▸ What you will do
• A. Answer these questions from the thread excerpt about non-recursive make:
(i) Which toolchain is described as the one "which we are using"?
(ii) Which toolchains are said to use a global-dependency-graph approach?
(iii) The size of which project might put its developers on the cutting edge of autotools use?
• B. Output the passage of the thread excerpt starting at "2009-05-27 Thread Alex" and ending at "being optimized/designed for?".

▸ Extract provided
2009-05-27 Thread Alex Rousskov
On 05/27/2009 05:45 PM, Robert Collins wrote:
 On Wed, 2009-05-27 at 16:31 -0600, Alex Rousskov wrote:
 Do all modern environments have good support for large non-recursive
 projects? Can somebody provide an example of a large project using
 non-recursive Makefiles? Or is that just a nice idea that never really
 took flight and is not being optimized/designed for?
 
 Without going out and doing an audit of other projects, I can't state
 specifics about where nonrecursive make is/isn't used.
 
 The autotools toolchain, which we are using, has tolerably good support
 for non-recursive make, and it is improving over time.
 
 I suspect that most large projects don't use non-recursive make, simply
 because they have generally been created some time ago before toolchain
 support existed at all.
 
 I do know that CMake, SCons, WAFfle, bake, cook, and other such
 toolchains all use a global-dependency-graph approach (which is the same
 as non-recursive make).

This does not sound very encouraging. It is obviously not your fault
that there are no *well-known* examples of large projects using
non-recursive makes. However, your remarks seem to imply that as long as
we are using autotools, migrating to non-recursive makes will force us
to use less popular parts of the toolchain (to put it mildly). Given
Squid size, we may end up on the cutting edge of autotools use in that
context.

[Dataset excerpt]
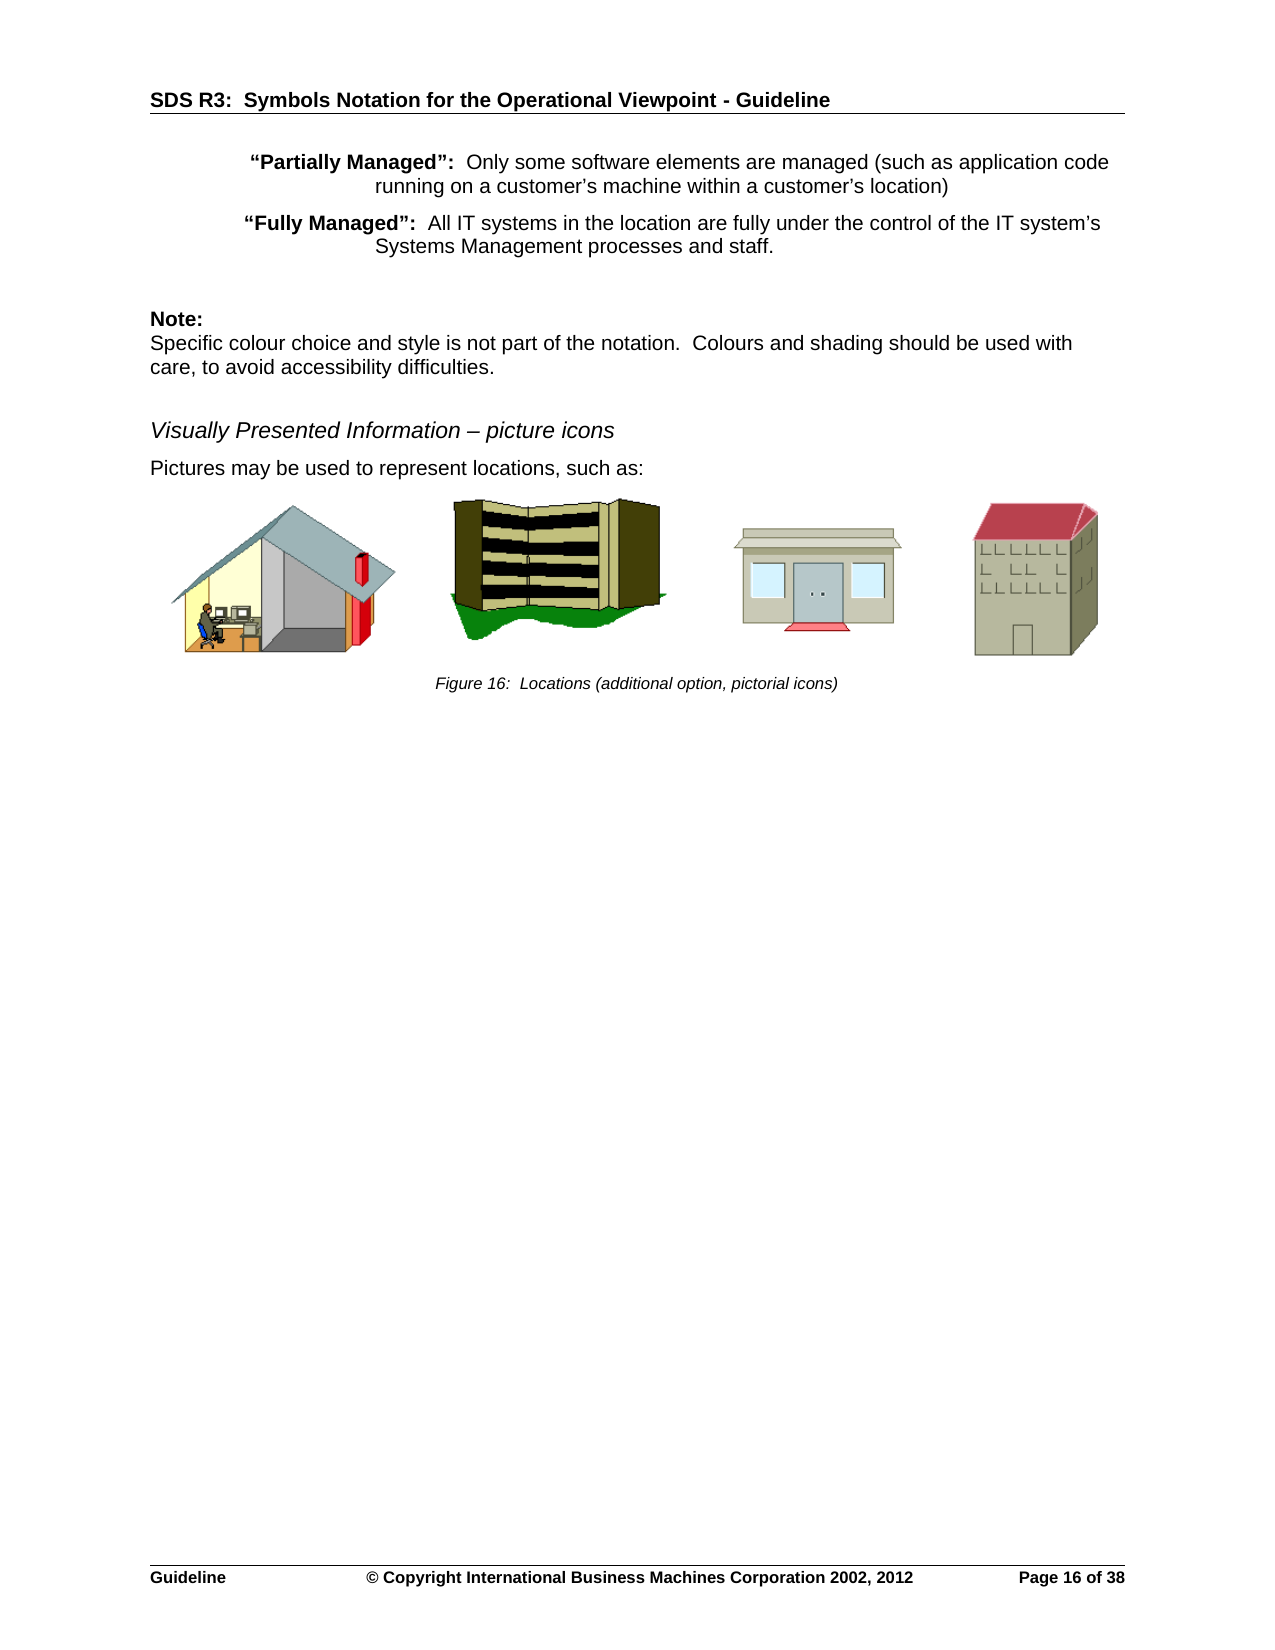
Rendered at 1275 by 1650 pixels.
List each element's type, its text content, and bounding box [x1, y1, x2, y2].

text Figure 16: Locations (additional option, pictorial icons) [150, 674, 1125, 693]
text Pictures may be used to represent locations, such as: [150, 456, 1125, 479]
text “Partially Managed”: Only some software elements are managed (such as application code running on a customer’s machine within a customer’s location) [244, 150, 1125, 198]
text Note: Specific colour choice and style is not part of the notation. Colours and shading should be used with care, to avoid accessibility difficulties. [150, 307, 1125, 379]
picture [167, 493, 1108, 660]
subtitle Visually Presented Information – picture icons [150, 417, 1125, 443]
text “Fully Managed”: All IT systems in the location are fully under the control of the IT system’s Systems Management processes and staff. [244, 210, 1125, 258]
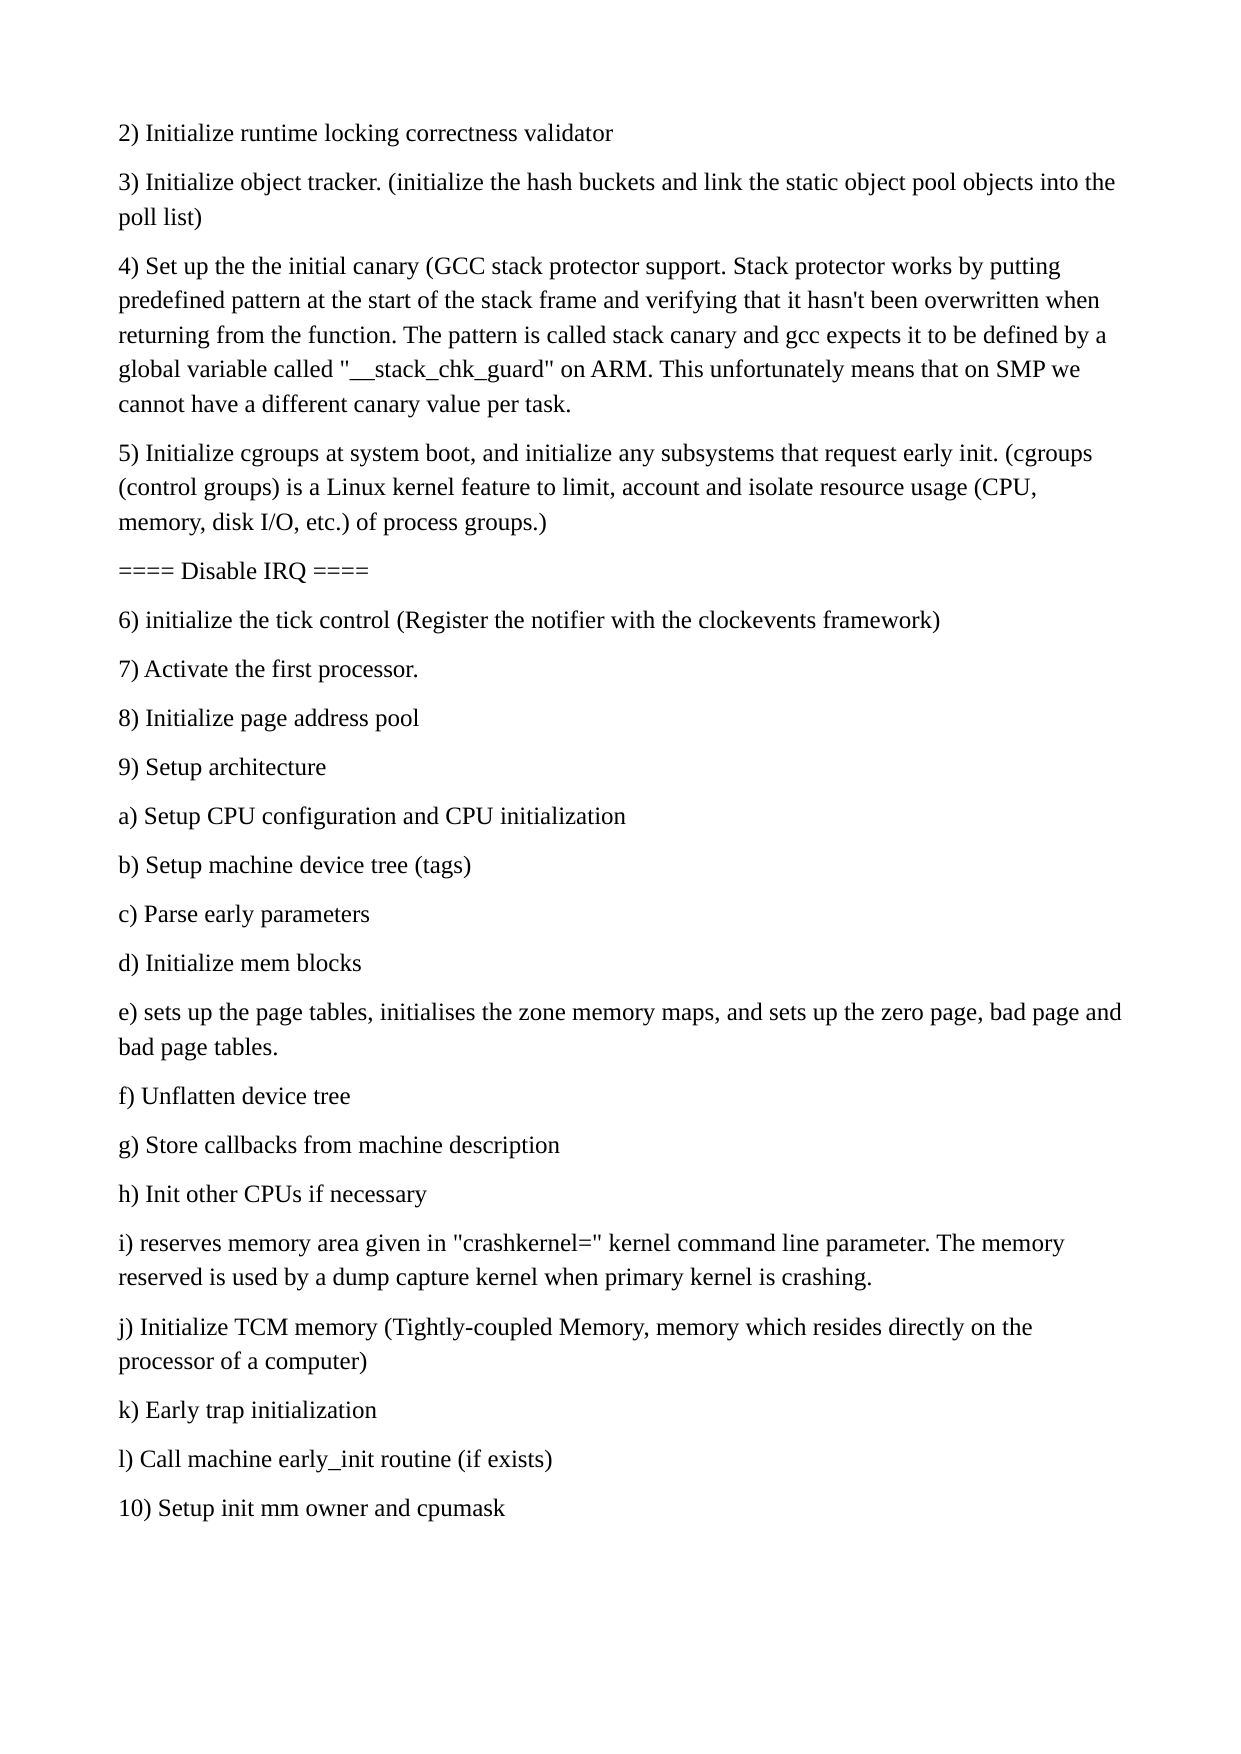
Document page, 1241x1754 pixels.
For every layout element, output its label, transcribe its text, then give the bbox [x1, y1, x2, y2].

text i) reserves memory area given in "crashkernel=" kernel command line parameter. The memory reserved is used by a dump capture kernel when primary kernel is crashing. [118, 1228, 1122, 1291]
text ==== Disable IRQ ==== [118, 556, 1122, 584]
text 6) initialize the tick control (Register the notifier with the clockevents framework) [118, 605, 1122, 633]
text 4) Set up the the initial canary (GCC stack protector support. Stack protector works by putting predefined pattern at the start of the stack frame and verifying that it hasn't been overwritten when returning from the function. The pattern is called stack canary and gcc expects it to be defined by a global variable called "__stack_chk_guard" on ARM. This unfortunately means that on SMP we cannot have a different canary value per task. [118, 251, 1122, 417]
text 3) Initialize object tracker. (initialize the hash buckets and link the static object pool objects into the poll list) [118, 167, 1122, 230]
text 9) Setup architecture [118, 752, 1122, 781]
text 5) Initialize cgroups at system boot, and initialize any subsystems that request early init. (cgroups (control groups) is a Linux kernel feature to limit, account and isolate resource usage (CPU, memory, disk I/O, etc.) of process groups.) [118, 438, 1122, 535]
text j) Initialize TCM memory (Tightly-coupled Memory, memory which resides directly on the processor of a computer) [118, 1312, 1122, 1375]
text 7) Activate the first processor. [118, 654, 1122, 683]
text a) Setup CPU configuration and CPU initialization [118, 801, 1122, 830]
text 8) Initialize page address pool [118, 703, 1122, 732]
text d) Initialize mem blocks [118, 948, 1122, 977]
text l) Call machine early_init routine (if exists) [118, 1444, 1122, 1473]
text e) sets up the page tables, initialises the zone memory maps, and sets up the zero page, bad page and bad page tables. [118, 997, 1122, 1061]
text h) Init other CPUs if necessary [118, 1179, 1122, 1208]
text f) Unflatten device tree [118, 1081, 1122, 1109]
text c) Parse early parameters [118, 899, 1122, 928]
text 10) Setup init mm owner and cpumask [118, 1493, 1122, 1522]
text k) Early trap initialization [118, 1395, 1122, 1424]
text 2) Initialize runtime locking correctness validator [118, 118, 1122, 147]
text b) Setup machine device tree (tags) [118, 850, 1122, 879]
text g) Store callbacks from machine description [118, 1130, 1122, 1159]
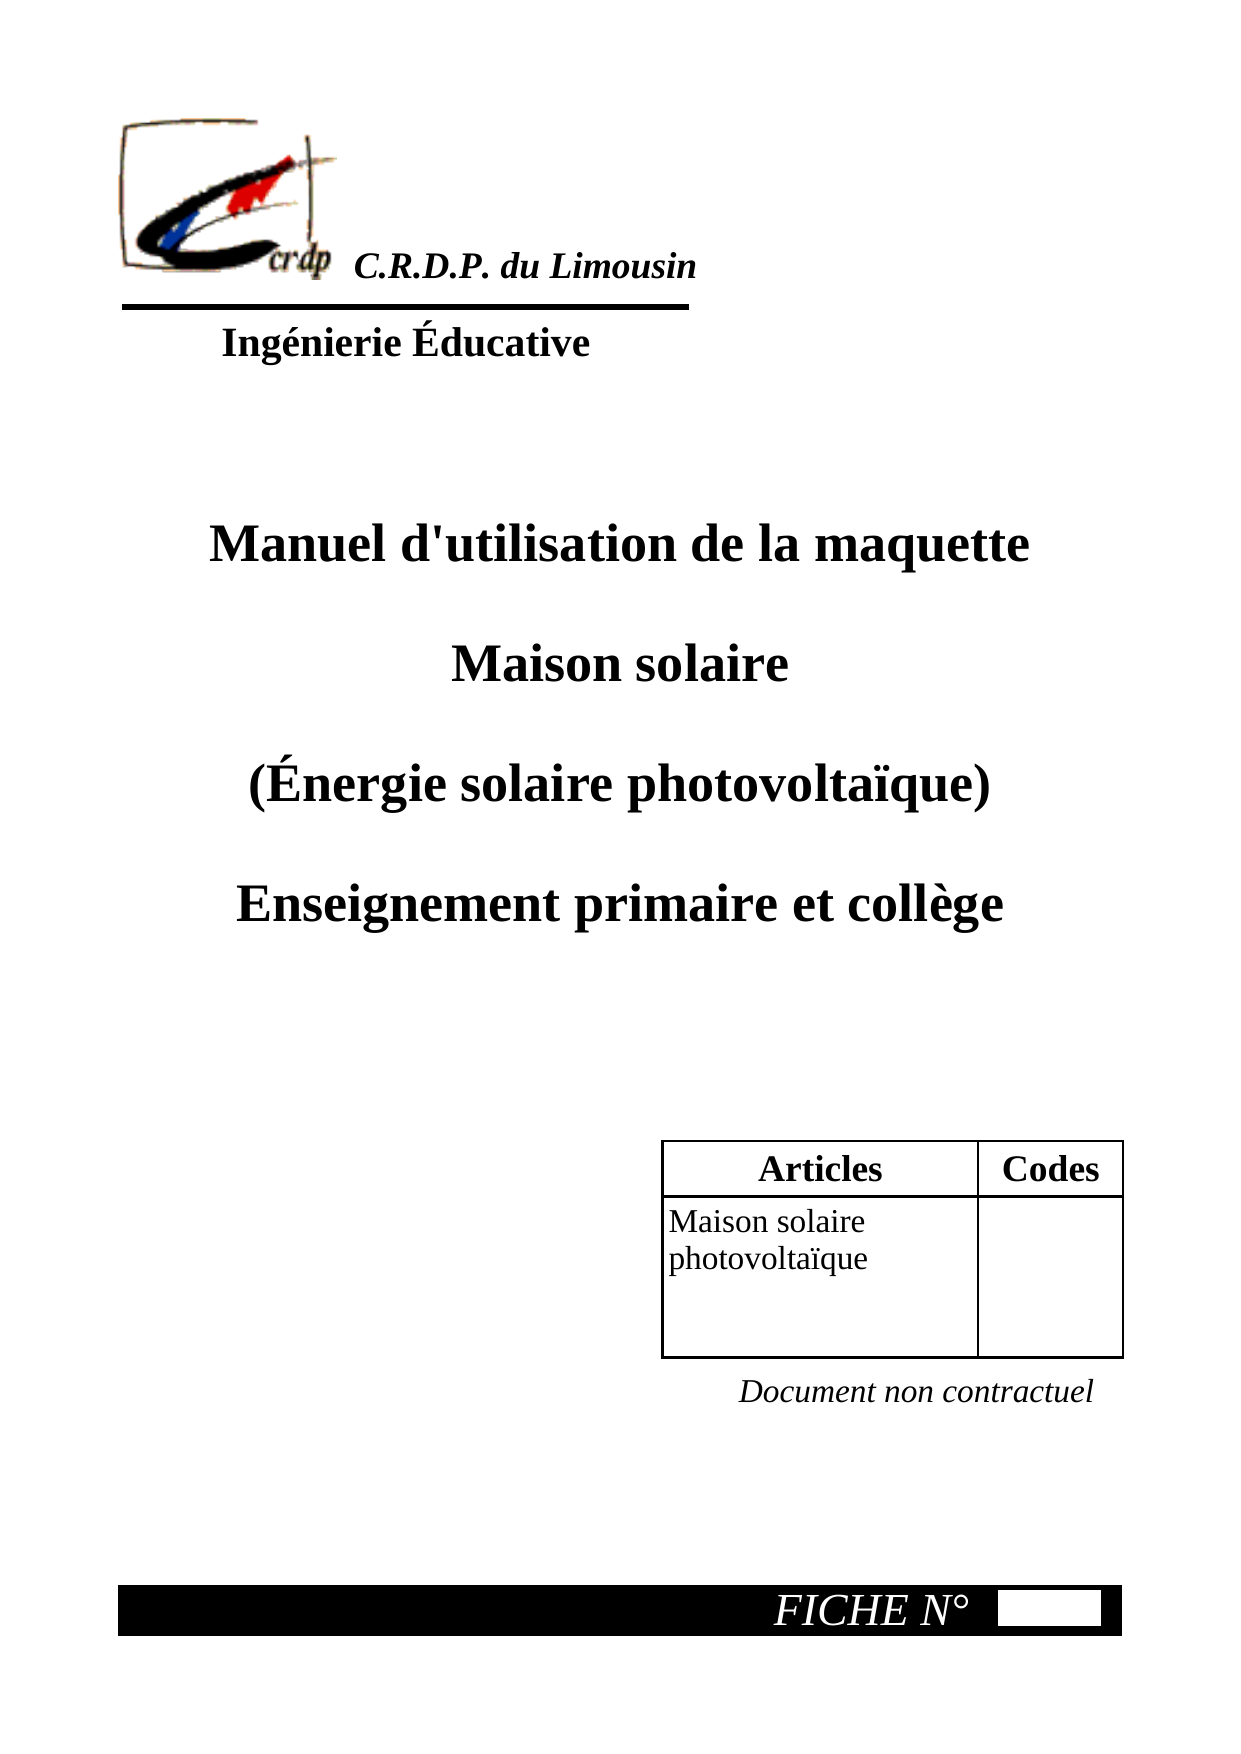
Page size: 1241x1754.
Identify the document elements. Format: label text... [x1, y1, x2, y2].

▸ Responses in order
• A.
(i) The autotools toolchain.
(ii) CMake, SCons, WAFfle, bake, cook, and other such toolchains.
(iii) Squid.

• B.
2009-05-27 Thread Alex Rousskov
On 05/27/2009 05:45 PM, Robert Collins wrote:
 On Wed, 2009-05-27 at 16:31 -0600, Alex Rousskov wrote:
 Do all modern environments have good support for large non-recursive
 projects? Can somebody provide an example of a large project using
 non-recursive Makefiles? Or is that just a nice idea that never really
 took flight and is not being optimized/designed for?